Las batallas de la imaginación en “La última partida”, de Gerardo Piña

Piña es un autor sin concesiones
y del que cabría esperar una
segunda novela más depurada,
pero no menos intensa
ni anticomplaciente
Foto: Cortesía 'Tusquets Editores'

Por Gregorio Martínez Moctezuma
Corresponsal Azteca 21

Ciudad de México. 4 de septiembre de 2008. Apelar a la participación activa del lector puede ser una de las premisas en las que se basó o fue uno de los objetivos que se planteó Gerardo Piña para escribir “La última partida” (Tusquets Editores, México, 2008), su primera novela, en la que apuesta decididamente por un ejercicio reflexivo de la imaginación para crear un universo desolado –que me recordó la atmósfera de “Stalker”, la película de Andrei Tarkovski–, poblado por seres fantasmales que no terminan de ser dueños de sus vidas, como si el destino de éstas dependiera de otras entidades, de otros factores, de otras circunstancias, de otros seres, pero nunca de ellos mismos.
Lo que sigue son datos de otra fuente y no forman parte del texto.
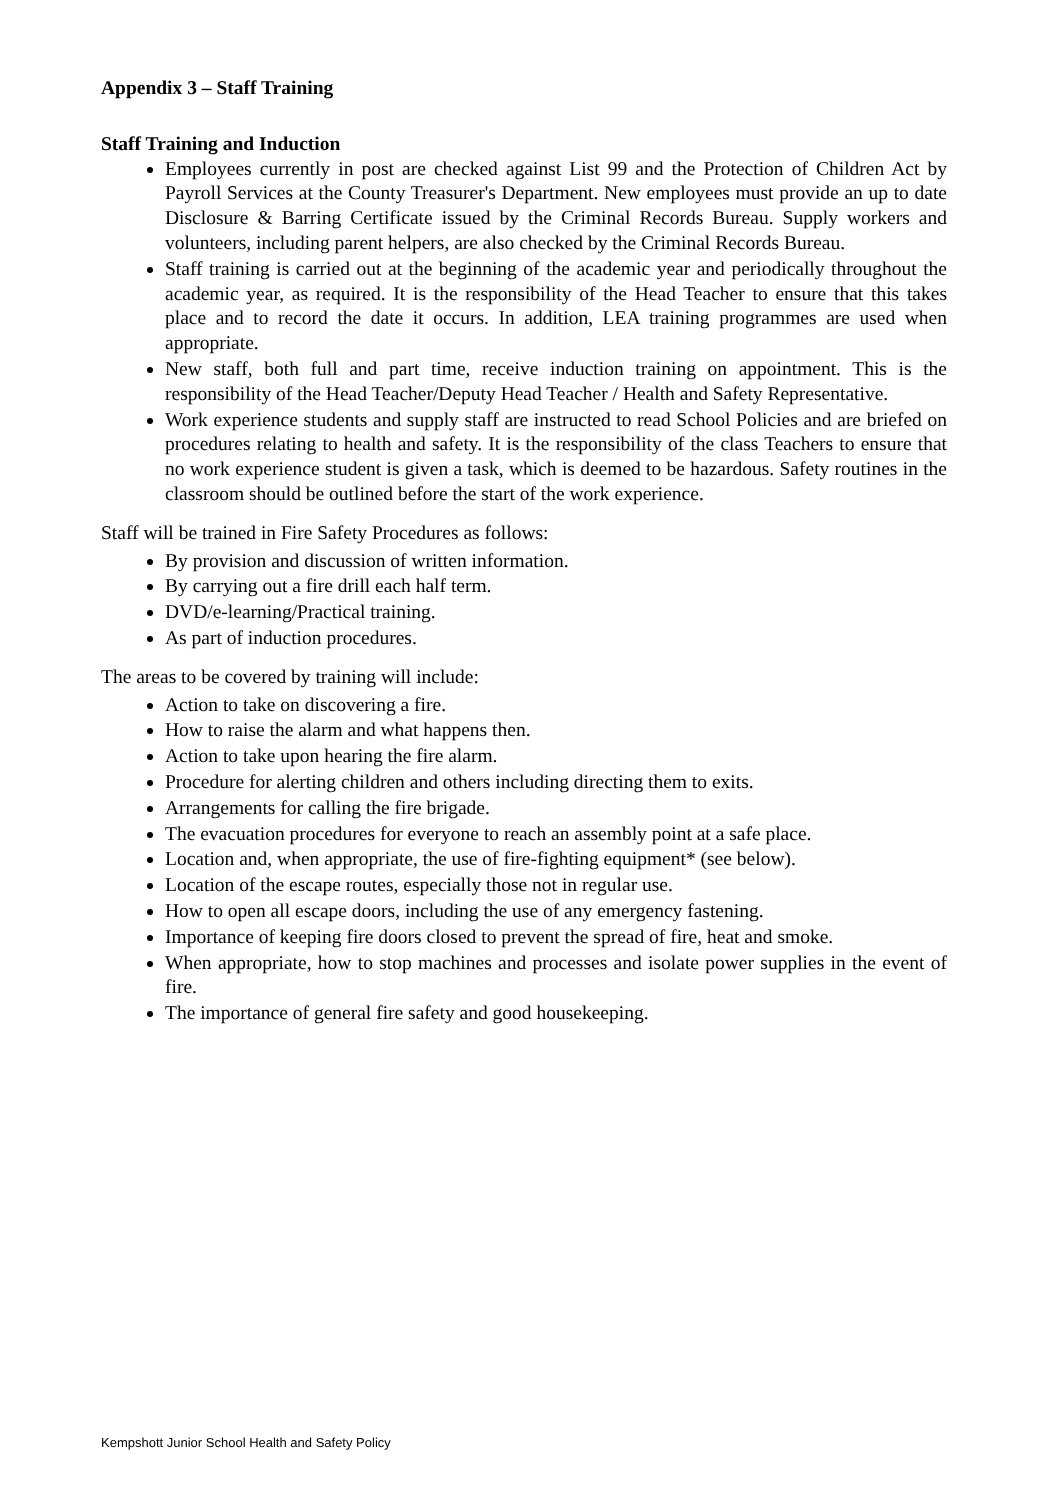Appendix 3 – Staff Training
Staff Training and Induction
Employees currently in post are checked against List 99 and the Protection of Children Act by Payroll Services at the County Treasurer's Department. New employees must provide an up to date Disclosure & Barring Certificate issued by the Criminal Records Bureau. Supply workers and volunteers, including parent helpers, are also checked by the Criminal Records Bureau.
Staff training is carried out at the beginning of the academic year and periodically throughout the academic year, as required. It is the responsibility of the Head Teacher to ensure that this takes place and to record the date it occurs. In addition, LEA training programmes are used when appropriate.
New staff, both full and part time, receive induction training on appointment. This is the responsibility of the Head Teacher/Deputy Head Teacher / Health and Safety Representative.
Work experience students and supply staff are instructed to read School Policies and are briefed on procedures relating to health and safety. It is the responsibility of the class Teachers to ensure that no work experience student is given a task, which is deemed to be hazardous. Safety routines in the classroom should be outlined before the start of the work experience.
Staff will be trained in Fire Safety Procedures as follows:
By provision and discussion of written information.
By carrying out a fire drill each half term.
DVD/e-learning/Practical training.
As part of induction procedures.
The areas to be covered by training will include:
Action to take on discovering a fire.
How to raise the alarm and what happens then.
Action to take upon hearing the fire alarm.
Procedure for alerting children and others including directing them to exits.
Arrangements for calling the fire brigade.
The evacuation procedures for everyone to reach an assembly point at a safe place.
Location and, when appropriate, the use of fire-fighting equipment* (see below).
Location of the escape routes, especially those not in regular use.
How to open all escape doors, including the use of any emergency fastening.
Importance of keeping fire doors closed to prevent the spread of fire, heat and smoke.
When appropriate, how to stop machines and processes and isolate power supplies in the event of fire.
The importance of general fire safety and good housekeeping.
Kempshott Junior School Health and Safety Policy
Con una estructura lineal integrada por once capítulos numerados, al inicio, el autor ubica al personaje principal –anónimo al comienzo, nombrado más adelante como Joseph Banner– en un realismo que parece prefigurar una novela de aventuras un tanto cuanto caballerescas o existencialistas. Sin embargo, conforme transcurren los acontecimientos –que no la trama– vamos penetrando en un mundo hostil y despersonalizado, onírico y con elementos fantásticos –un mapa, un castillo, una mujer o “la dama”, la búsqueda de “algo”…– que son completamente desconcertantes y nada gratuitos, aunque sí desconectados entre sí.

Aparentemente, el hombre del inicio va en busca de Joseph Banner, de quien recibió unas cartas, a un país –Rhada– o lugar determinado por un mapa y que implica salvar ciertos obstáculos, como sitios desolados, buques abandonados, ataques a su persona… Con el paso de las páginas, le van sucediendo una serie de sucesos que se sumarán para causarle un avatar, una transformación del personaje en aquello que buscaba: el hombre anónimo adquiere un nombre, Joseph Banner, y, al mismo tiempo, una conciencia nebulosa de lo que ocurre alrededor de él: una alegoría del mundo en que nos tocó vivir y de las personas con las que, inevitablemente, tenemos que compartir nuestro espacio y tiempo vitales. Al fin de cuentas, fuera de la imaginación, nuestro único asidero existencial es la realidad.

Por supuesto, en el trayecto conoce a otros personajes –Malthus, Sarah, Hedda…– que lo ayudarán en su ¿mutación, transformación? mediante la narración de sus vidas o la observación de sus actos cotidianos, que lo catapultarán a la anagnórisis, a la revelación de una verdad: estamos destruyendo el mundo, estamos acabando con los animales y con los recursos naturales, nos estamos exterminando y sólo el arte –la música, por ejemplo, o la literatura– puede otorgarnos un rayo de esperanza: el amor.

Así, con una estructura falsa o engañosa –el orden de los números no implica ilación o continuidad entre uno y otro capítulo–, con unos personajes que no parten de ninguna certeza –de ahí la importancia o insignificancia de Malthus, el paradójico jugador de ajedrez– y con un relato en el que pareciera no importar el realismo –o el verismo– ni la fantástica sucesión de hechos, Gerardo Piña ha escrito una primera novela que todo el tiempo mantiene cautivo al lector atento, no tanto por su historia, sino por su inveterada tendencia de mantenerlo en un estado de extrañamiento permanente y esta característica, en estos tiempos de suma complacencia con el lector desde el punto de vista formal, es algo que se le agradece, pues lo fuerza a ejercitar todo el tiempo la imaginación y a tratar de suturar la imposible realidad de los hechos narrados. Sin duda, un autor sin concesiones y del que cabría esperar una segunda novela más depurada, pero no menos intensa ni anticomplaciente.